Data Analysts can help make informed decisions, if you give them the room to do so
Data Analysts work with complex business problems. They’re the key to finding out truth from your data, and using the evidence to help you make decisions.
A good way to encourage analyst turnover is to hire them to start a data program from scratch, or overwhelm them with big undertakings like setting up data architecture. The Junior Data Analyst market can be heavily saturated, so it’s easy for smaller companies to make the mistake of bringing an ambitious analyst on board with the expectation of engineering work. Avoid this, and keep your analysts focused on data analysis.
The strength of a Data Analyst is their ability to see and track patterns. If you give them the space to solely focus on this, your entire company will be better equipped to understand data from different vantage points, including a customer’s point-of-view.
If you’re looking to expand into bigger data projects, like calculating future projections or ML or AI, a Data Scientist can lend a hand.
Data Scientists combine domain knowledge with their technical experience to model and validate data
Data Scientist may be the most misunderstood and debated role. Do they need the same level of in-depth engineering knowledge as a Data Engineer? Do certain companies hire Data Scientists simply because “its the thing to do”? It’s really hard to answer questions around the role of a Data Scientist as it can greatly differ per industry.
But, generally, Data Scientist roles run parallel to a Data Analyst role, and some companies use both names for the same role. A Data Scientist is typically a more technical version of data analyst, with more experience in modeling and experiments, such as machine learning.
Analysts tend to focus on understanding history (e.g., What happened to customer signups in June?), whereas Data Scientists tend to focus on building models to make predictions about the future (e.g., Given that we know X, we can create a model to predict which prospects we should reach out to, and what markets we should focus on.)
A Data Scientists strengths, like the capability to clean and preprocess data, evaluate, create, and maintain models, and validate data, can lend them to work with multiple stakeholders, from product and engineering, to finance and business leadership.
As your team continues to grow, what you do next really depends on need, but at some point if you scale into a larger company, you should consider embedding with other teams.
As you grow, data roles should embed with other teams
When a company is small, data teams tend to be more centralized or work as one team. As you grow, it will become more important to decentralize certain roles and their work.

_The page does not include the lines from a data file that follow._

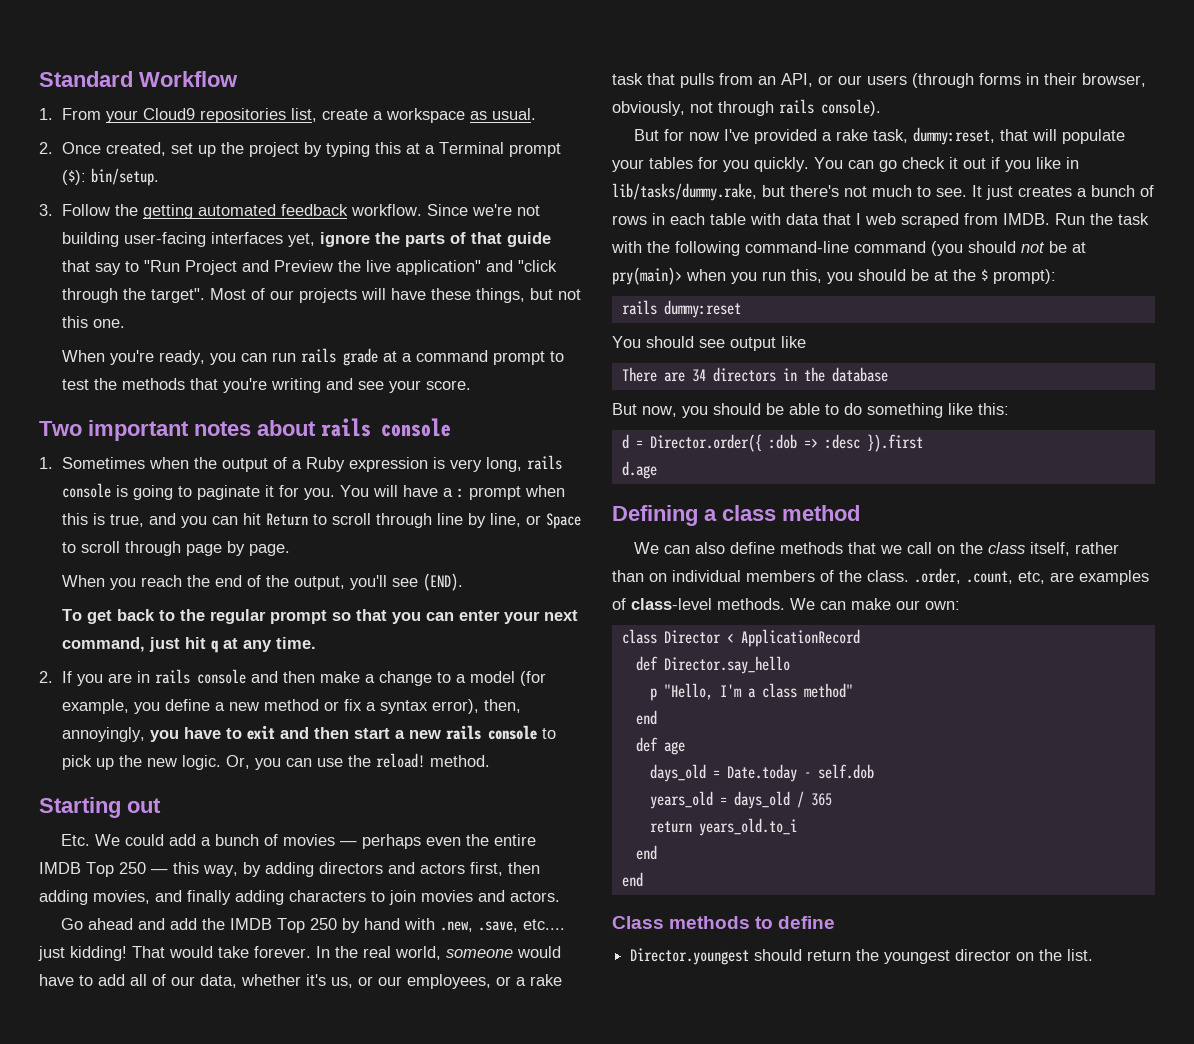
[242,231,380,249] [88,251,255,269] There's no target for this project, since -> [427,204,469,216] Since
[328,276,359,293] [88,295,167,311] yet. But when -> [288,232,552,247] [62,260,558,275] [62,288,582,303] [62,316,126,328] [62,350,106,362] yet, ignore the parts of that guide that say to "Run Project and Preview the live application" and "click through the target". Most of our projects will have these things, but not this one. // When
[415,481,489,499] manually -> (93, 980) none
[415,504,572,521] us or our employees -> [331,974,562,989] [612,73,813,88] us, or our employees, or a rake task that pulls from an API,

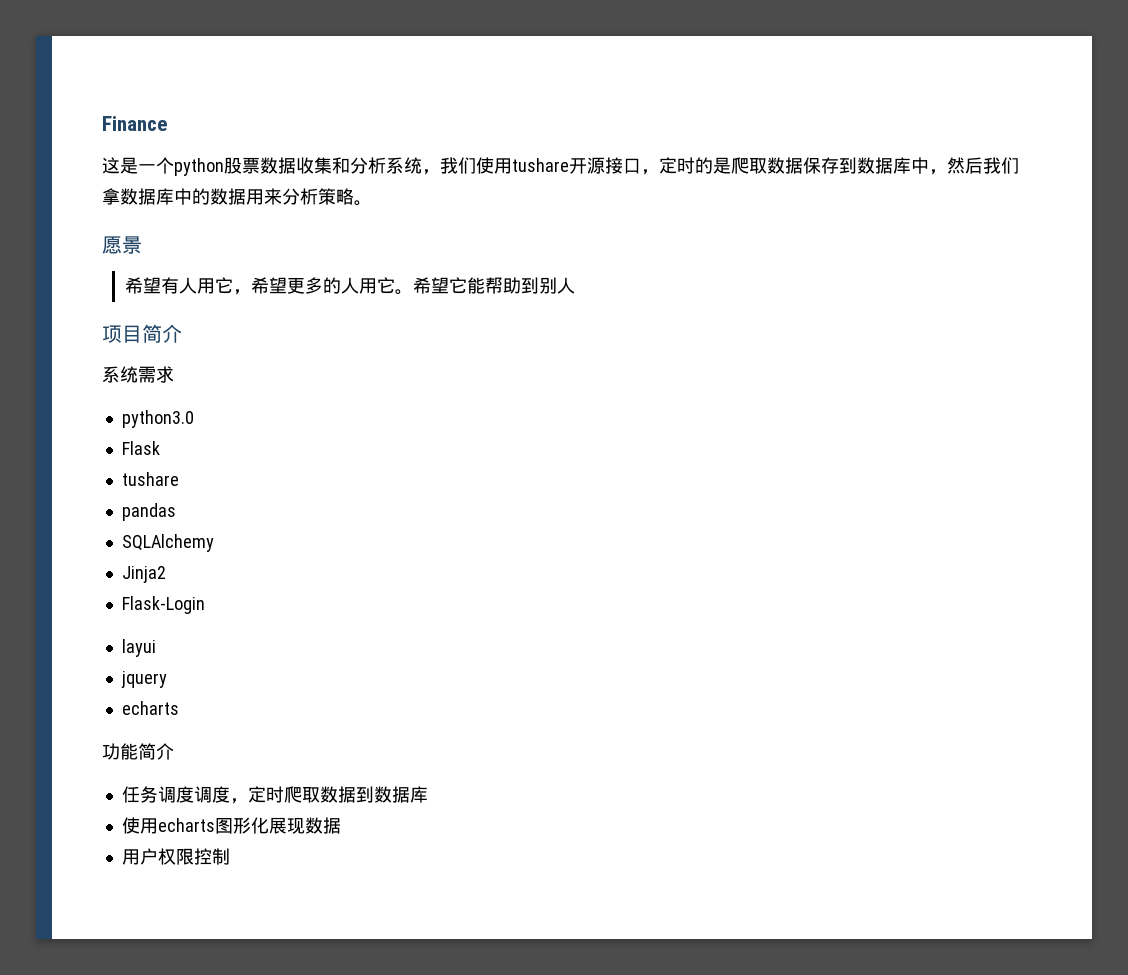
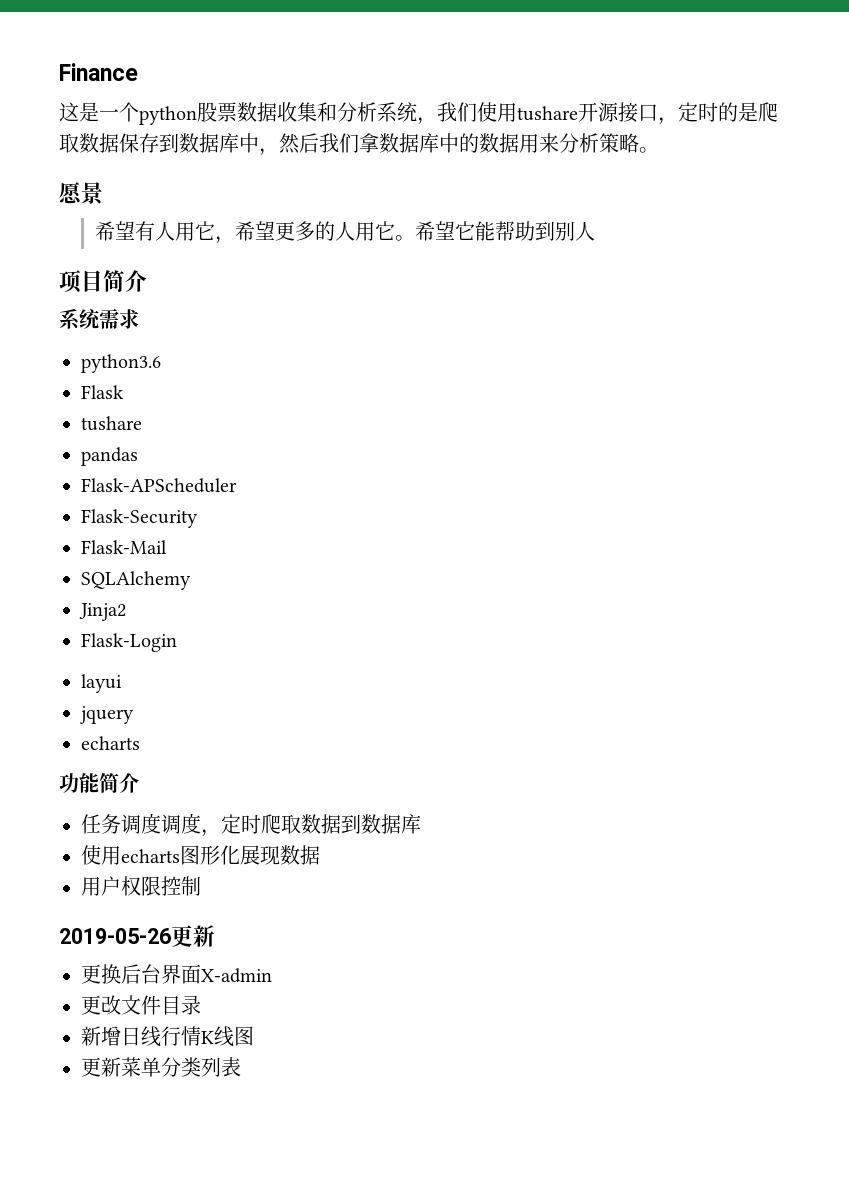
[121,410,194,428] python3.0 -> [81,354,161,373] python3.6
(176, 512) none -> [81,478,237,493] [81,509,198,528] [81,540,167,554] // Flask-APScheduler // Flask-Security // Flask-Mail
(230, 856) none -> [59,925,215,947] [81,964,272,984] [81,995,201,1015] [81,1026,254,1047] [81,1057,241,1077] // 2019-05-26更新 // 更换后台界面X-admin // 更改文件目录 // 新增日线行情K线图 // 更新菜单分类列表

Data and Analytics Engineers are almost always generally centralized, whereas Data Analysts and Scientists typically become more decentralized from the team as a company scales. This is because Data Analysts and Scientist need to interact with others to gain domain knowledge, and often need to available when data discrepancies and issues happen.
At this stage, the closer these roles sit to their domain area, the better their work will be. For example, if a Data Analyst’s domain area is in a specific type of product, your product, design, and engineering teams will have a lot of valuable insight on customers. Let them embed within these teams to work closely, and efficiently, together.
Keep moving toward making data available for the entire company
As you scale, self-service analytics can distribute some of the weight off of your data team. Work toward improving data literacy at the company level so everyone can learn and appreciate using data, and focus on ways to streamline ad hoc requests to avoid burnout.
Most importantly, track internal data points around data roles and processes. Data team feedback is extremely valuable. Listen to what they have to say, and work toward improving environment. It’ll have the largest impact on data culture at your company.